Later, my manager reprimanded me: “Never voice your opinion unless directly asked.” Do they tell the boys that?

Lots of them seem to voice their opinion as if it’s a fact. They don’t wait. They arm themselves with data, charts, and PowerPoint decks, ready to push their opinion on anyone in the way.

Original Saintliness

I remembered that order, even when I was working for an organization that expected and functioned as I did originally. Culture matters – find one that matches your personality.

I’ve been reprimanded so many times that I don’t remember exactly what to do when I disagree with authority. Smiling and backing away slowly is what works for me today. If there is no authority, expect differently, for I’ve been called a Piranha, a dragon, and a hunter.

Meritocracy is a huge idea in the sky, like going to Mars, but for human nature, not human exploration. I’ve written systematic approaches to conquering bias in several different subjects.

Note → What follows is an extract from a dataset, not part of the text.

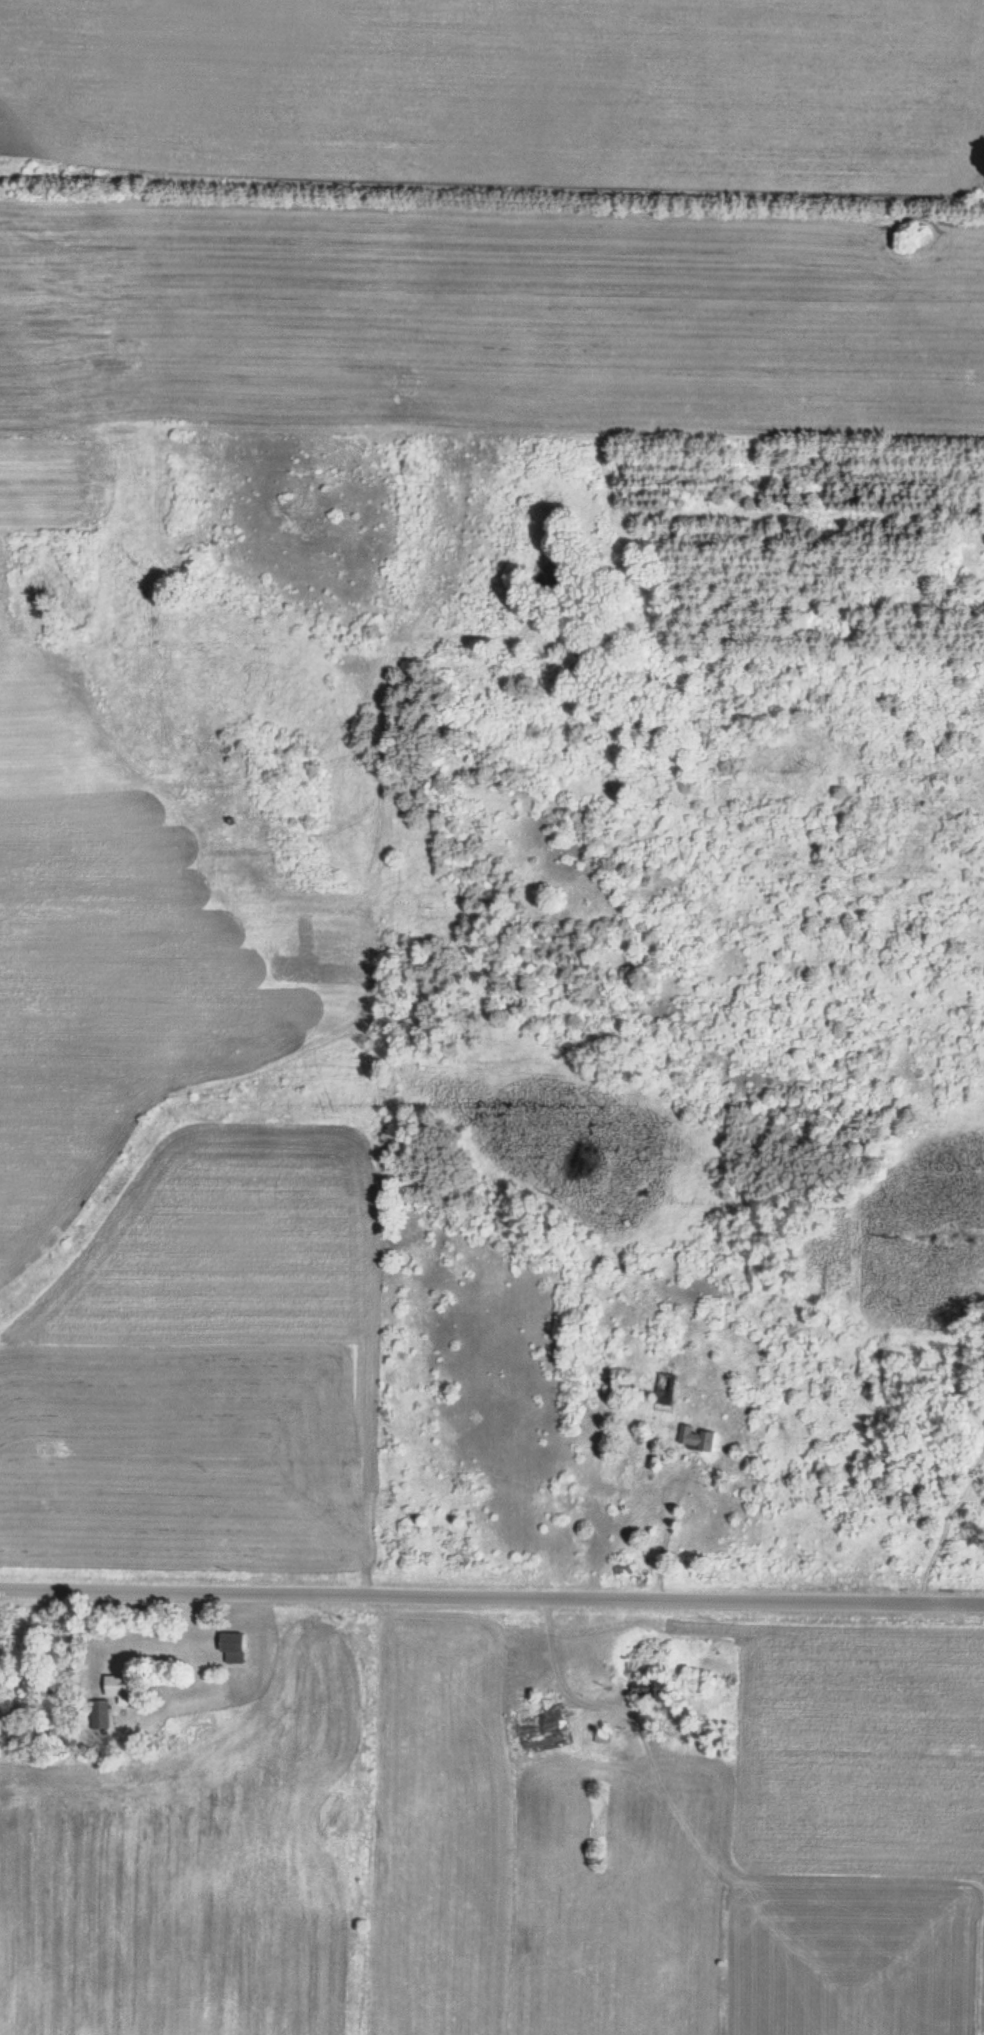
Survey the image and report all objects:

I would love it if we had a meritocracy, but instead, I march toward this vision with ideas like Practical Wisdom, Solving Problems, and What Could Be.

The biggest hurdle is that no one thinks it happens to them and that whatever they do is working for them—until it doesn’t, and resilience is required. That’s where I greet you, and I’m happy to help. Please let me know if I did or am only helping myself. At least I am helping myself, to happiness.

That’s a phrase I love: Help yourself to happiness. I overheard this response to criticism. Someone was saying, “You know, it would really be better if…” and they said, “Help yourself to happiness.” If that’s what would make you happy, you do the work.

Do the work, and know what work is worth all that effort, for time passes anyway; you might as well be happy.